Mental health effects of 9-11 attacks studied

School of Medicine researchers have received a five-year, $2.5 million grant from the National Institutes of Health to lead a study of the persistent mental health impact of the September 11 terrorist attacks on people who were in the World Trade Center towers when the planes struck.

“Previous studies have looked more at the general mental health effects on the population in Manhattan, but no studies to date have looked systematically at the psychiatric effects on people who were employed in the towers,” said principal investigator Carol S. North, M.D., professor of psychiatry. “It’s important to understand long-term mental health effects, to appreciate the mental health problems and the needs of the people involved so services and interventions can be designed.”

Carol North
Carol North

North and co-investigators Barry Hong, Ph.D., professor of psychiatry, associate professor of medicine and adjunct associate professor of psychology in Arts & Sciences, and Edward L. Spitznagel Jr., Ph.D., professor of mathematics in Arts & Sciences, will team with researchers from New York and Oklahoma City in the new study.

Investigators will conduct diagnostic psychiatric assessments on 400 survivors, including the most exposed workers from businesses on the highest floors of the World Trade Center towers and their spouses or partners. The goal is to follow the course of psychiatric disorders — especially post-traumatic stress disorder (PTSD) — in the years following a major disaster to assess the treatment needs and to develop and implement interventions that might restore individuals to more productive functioning in the post-disaster workplace.

By studying survivors of the Oklahoma City bombing — the deadliest terrorist attack in the United States prior to September 11 — North and her colleagues found that although most survivors did not develop psychiatric illness, more than one-third did experience PTSD in the months and years after the bombing. Pre-existing psychiatric conditions increased the risk of PTSD.

Survivors who were more seriously injured in the blast were at greater risk for PTSD, as were those who experienced the injury or death of a family member or close friend.

By studying World Trade Center survivors, the team expects to find many of the same influences on psychiatric health. Even more than two years after the attacks, North expects many survivors will still be suffering.

“In Oklahoma City, healing was not always rapid,” she said. “Many people healed quite slowly, and we would anticipate that with a disaster of an even larger scope and magnitude, healing might take even longer for many survivors.”

Over the years, North and her colleagues have done extensive disaster research with survivors.
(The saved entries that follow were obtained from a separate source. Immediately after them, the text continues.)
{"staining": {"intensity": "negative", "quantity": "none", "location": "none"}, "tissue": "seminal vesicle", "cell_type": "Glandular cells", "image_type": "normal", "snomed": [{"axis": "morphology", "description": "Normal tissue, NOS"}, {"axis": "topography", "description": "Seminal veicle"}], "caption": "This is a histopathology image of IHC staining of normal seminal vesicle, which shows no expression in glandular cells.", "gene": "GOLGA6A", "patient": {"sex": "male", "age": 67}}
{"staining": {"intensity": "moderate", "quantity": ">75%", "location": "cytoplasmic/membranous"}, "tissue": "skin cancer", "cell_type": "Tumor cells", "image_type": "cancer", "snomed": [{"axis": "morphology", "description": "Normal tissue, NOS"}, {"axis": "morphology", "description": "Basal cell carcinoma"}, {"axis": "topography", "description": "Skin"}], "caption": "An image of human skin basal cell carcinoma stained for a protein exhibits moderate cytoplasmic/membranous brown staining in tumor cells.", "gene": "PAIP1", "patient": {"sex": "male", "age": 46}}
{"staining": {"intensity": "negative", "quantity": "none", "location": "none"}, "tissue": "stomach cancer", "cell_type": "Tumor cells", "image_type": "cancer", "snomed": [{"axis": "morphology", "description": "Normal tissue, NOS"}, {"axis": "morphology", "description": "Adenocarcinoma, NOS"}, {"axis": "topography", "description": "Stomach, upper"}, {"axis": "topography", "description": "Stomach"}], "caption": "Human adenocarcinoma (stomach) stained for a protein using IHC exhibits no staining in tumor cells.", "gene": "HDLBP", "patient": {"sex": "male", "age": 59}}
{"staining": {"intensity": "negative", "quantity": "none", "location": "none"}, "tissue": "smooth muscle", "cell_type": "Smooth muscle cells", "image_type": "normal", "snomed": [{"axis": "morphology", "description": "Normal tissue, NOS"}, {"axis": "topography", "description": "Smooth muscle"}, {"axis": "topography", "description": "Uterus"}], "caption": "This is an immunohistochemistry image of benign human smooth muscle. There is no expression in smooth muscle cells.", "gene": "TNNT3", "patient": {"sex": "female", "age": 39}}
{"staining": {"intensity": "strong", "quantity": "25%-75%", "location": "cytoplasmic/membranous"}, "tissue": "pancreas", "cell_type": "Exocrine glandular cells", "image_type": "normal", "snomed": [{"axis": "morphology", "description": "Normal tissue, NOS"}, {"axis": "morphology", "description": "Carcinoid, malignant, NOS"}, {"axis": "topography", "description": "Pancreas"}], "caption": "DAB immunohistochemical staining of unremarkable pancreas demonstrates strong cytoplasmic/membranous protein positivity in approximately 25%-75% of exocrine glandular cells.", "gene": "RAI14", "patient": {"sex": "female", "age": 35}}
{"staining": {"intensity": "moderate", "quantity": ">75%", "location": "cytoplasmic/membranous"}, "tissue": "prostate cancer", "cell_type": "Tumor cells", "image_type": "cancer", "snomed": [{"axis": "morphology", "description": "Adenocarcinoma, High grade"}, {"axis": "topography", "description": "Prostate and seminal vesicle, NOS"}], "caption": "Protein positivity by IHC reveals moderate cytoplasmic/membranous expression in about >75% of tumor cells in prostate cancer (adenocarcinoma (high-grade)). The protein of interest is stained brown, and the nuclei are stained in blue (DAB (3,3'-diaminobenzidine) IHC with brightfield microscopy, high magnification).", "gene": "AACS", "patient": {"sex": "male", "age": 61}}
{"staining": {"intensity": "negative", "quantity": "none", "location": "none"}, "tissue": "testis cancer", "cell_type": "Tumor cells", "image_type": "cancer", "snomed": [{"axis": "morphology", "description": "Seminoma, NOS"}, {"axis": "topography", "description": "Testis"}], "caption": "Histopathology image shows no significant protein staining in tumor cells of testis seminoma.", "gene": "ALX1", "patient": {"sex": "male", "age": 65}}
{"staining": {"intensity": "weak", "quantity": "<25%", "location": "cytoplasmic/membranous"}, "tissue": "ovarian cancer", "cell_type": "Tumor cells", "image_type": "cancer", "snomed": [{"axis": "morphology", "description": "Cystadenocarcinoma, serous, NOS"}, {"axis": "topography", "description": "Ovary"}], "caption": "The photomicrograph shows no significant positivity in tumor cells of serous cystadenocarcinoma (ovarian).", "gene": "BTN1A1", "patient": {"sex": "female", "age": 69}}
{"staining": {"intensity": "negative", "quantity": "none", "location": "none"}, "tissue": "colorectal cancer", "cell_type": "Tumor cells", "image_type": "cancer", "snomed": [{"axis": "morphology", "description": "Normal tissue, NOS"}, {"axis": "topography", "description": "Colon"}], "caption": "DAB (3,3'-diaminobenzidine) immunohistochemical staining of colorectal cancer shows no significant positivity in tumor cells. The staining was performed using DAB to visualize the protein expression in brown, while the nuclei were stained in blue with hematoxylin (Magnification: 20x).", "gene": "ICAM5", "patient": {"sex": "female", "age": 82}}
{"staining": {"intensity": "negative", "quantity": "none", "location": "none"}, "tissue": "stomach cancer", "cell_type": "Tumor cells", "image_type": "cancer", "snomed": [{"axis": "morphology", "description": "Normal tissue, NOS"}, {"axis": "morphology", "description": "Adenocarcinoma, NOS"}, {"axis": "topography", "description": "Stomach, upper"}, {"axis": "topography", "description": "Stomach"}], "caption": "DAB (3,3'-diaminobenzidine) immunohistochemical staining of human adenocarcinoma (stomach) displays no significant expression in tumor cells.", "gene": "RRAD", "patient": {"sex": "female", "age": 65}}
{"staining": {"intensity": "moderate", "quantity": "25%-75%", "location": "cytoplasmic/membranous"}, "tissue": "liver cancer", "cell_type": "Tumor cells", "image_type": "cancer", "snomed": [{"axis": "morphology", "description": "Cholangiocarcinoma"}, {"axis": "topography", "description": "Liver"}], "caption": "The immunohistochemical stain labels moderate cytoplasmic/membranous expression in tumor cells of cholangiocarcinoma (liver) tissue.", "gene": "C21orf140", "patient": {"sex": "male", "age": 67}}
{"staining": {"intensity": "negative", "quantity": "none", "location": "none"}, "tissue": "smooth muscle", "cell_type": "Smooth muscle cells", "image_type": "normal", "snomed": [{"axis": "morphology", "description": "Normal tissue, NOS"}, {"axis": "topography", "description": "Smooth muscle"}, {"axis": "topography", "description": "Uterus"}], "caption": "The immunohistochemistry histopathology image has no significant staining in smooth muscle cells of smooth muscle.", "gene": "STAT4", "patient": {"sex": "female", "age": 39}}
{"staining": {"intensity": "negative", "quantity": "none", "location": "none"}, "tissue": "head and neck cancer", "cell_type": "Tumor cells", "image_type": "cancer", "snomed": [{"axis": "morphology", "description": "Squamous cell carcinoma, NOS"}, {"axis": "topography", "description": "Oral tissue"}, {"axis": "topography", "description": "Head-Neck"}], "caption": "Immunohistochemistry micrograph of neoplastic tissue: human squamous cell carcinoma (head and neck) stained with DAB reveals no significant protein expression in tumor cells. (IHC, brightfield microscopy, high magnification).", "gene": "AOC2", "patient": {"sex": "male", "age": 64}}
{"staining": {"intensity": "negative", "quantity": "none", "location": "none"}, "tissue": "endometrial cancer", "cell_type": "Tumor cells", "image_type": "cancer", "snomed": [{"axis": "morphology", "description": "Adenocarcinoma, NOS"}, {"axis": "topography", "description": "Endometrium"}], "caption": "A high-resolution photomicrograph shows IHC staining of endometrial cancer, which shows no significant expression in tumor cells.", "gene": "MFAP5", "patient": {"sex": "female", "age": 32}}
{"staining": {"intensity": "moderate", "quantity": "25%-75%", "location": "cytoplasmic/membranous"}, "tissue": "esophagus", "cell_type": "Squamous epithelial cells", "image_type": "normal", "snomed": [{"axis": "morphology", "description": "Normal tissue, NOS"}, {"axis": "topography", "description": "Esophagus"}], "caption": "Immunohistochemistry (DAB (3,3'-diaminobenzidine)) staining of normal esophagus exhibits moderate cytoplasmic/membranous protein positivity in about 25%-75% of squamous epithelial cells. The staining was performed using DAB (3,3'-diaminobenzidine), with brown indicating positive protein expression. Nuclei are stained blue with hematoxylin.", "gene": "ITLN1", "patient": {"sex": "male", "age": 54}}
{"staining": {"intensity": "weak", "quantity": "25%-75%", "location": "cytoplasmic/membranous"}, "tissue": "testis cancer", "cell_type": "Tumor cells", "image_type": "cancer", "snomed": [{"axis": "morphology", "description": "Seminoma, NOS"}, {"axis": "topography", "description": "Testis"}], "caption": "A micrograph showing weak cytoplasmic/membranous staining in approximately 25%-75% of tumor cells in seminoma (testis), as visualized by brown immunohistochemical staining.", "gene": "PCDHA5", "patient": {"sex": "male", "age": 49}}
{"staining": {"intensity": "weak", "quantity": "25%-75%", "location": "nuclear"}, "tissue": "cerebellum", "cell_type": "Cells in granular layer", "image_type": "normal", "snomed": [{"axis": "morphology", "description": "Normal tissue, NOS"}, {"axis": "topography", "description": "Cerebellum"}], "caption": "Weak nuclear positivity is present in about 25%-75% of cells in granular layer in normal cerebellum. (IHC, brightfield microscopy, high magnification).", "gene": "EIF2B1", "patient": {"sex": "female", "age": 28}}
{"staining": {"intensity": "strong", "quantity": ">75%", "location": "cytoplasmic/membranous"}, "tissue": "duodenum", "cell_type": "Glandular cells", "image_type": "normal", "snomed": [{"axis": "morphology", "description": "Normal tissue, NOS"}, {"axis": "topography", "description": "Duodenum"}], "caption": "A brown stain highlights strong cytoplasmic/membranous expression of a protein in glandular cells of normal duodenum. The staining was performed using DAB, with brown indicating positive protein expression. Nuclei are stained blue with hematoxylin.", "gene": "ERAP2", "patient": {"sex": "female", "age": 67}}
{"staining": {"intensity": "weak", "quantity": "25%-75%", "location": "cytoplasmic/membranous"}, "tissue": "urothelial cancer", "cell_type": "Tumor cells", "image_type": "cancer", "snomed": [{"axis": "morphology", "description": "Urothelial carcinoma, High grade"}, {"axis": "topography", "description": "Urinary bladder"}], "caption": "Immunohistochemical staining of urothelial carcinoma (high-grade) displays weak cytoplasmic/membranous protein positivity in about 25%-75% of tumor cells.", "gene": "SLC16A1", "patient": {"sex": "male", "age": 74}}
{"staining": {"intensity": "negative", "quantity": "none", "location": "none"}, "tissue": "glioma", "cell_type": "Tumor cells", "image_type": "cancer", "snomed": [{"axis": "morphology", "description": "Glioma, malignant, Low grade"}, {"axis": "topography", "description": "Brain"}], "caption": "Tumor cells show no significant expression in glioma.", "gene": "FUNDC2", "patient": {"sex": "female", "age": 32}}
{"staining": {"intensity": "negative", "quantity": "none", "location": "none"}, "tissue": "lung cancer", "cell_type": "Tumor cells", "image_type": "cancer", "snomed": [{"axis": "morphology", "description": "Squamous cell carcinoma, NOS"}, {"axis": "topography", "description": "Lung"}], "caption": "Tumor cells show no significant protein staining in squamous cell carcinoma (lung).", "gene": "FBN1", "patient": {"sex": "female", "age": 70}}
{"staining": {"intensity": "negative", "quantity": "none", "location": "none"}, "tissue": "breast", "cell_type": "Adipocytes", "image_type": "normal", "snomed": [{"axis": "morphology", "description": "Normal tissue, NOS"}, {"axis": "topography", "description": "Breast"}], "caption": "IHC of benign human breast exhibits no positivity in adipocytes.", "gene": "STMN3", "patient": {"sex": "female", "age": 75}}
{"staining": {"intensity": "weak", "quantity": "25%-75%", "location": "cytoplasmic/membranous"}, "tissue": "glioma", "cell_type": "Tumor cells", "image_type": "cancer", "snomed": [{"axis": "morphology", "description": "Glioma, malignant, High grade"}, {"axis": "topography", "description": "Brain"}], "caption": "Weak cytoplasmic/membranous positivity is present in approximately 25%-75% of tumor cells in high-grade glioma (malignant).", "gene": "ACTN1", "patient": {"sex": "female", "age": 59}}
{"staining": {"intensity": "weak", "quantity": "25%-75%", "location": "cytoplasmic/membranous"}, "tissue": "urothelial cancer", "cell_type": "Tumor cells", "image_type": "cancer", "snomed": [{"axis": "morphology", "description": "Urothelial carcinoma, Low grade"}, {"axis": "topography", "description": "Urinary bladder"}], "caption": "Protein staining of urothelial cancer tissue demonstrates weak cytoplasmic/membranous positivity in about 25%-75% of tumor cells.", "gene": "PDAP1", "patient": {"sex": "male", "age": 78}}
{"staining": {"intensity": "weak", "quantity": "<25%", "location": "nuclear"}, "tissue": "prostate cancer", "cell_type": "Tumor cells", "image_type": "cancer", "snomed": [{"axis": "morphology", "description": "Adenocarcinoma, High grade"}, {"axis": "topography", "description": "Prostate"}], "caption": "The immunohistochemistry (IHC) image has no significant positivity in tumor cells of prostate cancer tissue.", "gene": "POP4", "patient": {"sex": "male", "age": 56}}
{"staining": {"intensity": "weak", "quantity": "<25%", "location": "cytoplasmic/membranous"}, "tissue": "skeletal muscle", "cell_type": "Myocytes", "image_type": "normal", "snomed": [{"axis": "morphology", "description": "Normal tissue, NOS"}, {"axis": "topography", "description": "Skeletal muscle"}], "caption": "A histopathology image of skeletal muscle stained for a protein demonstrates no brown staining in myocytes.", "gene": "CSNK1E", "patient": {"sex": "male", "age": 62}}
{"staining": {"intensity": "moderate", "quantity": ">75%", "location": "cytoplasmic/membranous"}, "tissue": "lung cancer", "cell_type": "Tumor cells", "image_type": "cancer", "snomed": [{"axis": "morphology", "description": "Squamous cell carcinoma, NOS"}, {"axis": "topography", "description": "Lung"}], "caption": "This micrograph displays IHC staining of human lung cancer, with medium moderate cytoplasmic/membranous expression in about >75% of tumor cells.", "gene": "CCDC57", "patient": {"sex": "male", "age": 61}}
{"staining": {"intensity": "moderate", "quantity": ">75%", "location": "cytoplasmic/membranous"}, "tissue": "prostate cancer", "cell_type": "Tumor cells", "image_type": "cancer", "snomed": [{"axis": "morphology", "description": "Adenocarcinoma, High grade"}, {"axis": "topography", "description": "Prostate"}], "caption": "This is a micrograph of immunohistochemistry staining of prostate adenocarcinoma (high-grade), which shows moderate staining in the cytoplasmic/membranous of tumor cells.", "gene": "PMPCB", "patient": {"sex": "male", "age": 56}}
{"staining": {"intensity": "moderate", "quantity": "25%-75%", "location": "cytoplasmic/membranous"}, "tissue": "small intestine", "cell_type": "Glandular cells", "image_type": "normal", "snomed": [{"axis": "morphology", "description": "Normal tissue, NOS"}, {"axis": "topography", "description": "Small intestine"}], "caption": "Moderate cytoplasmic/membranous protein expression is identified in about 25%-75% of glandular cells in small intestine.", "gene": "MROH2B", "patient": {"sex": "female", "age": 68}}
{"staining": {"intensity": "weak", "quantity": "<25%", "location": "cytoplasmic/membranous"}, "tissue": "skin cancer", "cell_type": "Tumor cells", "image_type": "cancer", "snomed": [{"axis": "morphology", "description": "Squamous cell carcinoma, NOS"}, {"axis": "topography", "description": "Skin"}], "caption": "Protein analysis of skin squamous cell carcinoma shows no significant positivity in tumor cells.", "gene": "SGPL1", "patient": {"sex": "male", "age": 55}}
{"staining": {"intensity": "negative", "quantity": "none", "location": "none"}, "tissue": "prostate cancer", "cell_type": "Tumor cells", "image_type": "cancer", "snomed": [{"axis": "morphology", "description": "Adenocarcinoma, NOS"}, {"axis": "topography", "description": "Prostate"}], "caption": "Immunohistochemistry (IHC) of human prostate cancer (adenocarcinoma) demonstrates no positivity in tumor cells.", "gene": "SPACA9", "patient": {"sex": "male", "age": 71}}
They have studied earthquakes and floods, industrial and technological accidents such as plane crashes, and man-made disasters such as the Oklahoma City bombing and a mass shooting at a cafeteria in Killeen, Texas.

Although North believes the scope of the World Trade Center attack makes it difficult to compare with those disasters, she believes the knowledge gained from survivors of those events will guide the researchers in this study.

Past studies — particularly from survivors in Oklahoma City — suggest most people need time to process grief and anger before moving on.

Others survivors, particularly those who develop a class of symptoms known as avoidance and numbing symptoms, are at high risk for developing PTSD. Avoidance and numbing symptoms include not wanting to think about the disaster, feeling distant or isolated from others and avoiding reminders of the event.

In Oklahoma City, those with at least three avoidance and numbing symptoms went on to develop PTSD 94 percent of the time.

But this study will differ from North’s past disaster work because it will focus on the workplace.

“The workplace has been largely neglected in disaster studies,” North said. “We hope this study will help us learn specific ways companies might be able to help their employees get better and return to productive functioning after these sorts of events.”

The study will examine questions about how soon survivors should return to work and whether companies should hold events — such as memorial services — or offer counseling services to workers.

“What about emergency communication plans that could allow people to check on the well-being of their co-workers?” North said. “A lot of anecdotal evidence suggests stress and worry over the well-being of others is a major problem for survivors in the days after a disaster.

“Might businesses put procedures in place to help their employees avoid that type of stress in the future? We hope this study will provide some answers.”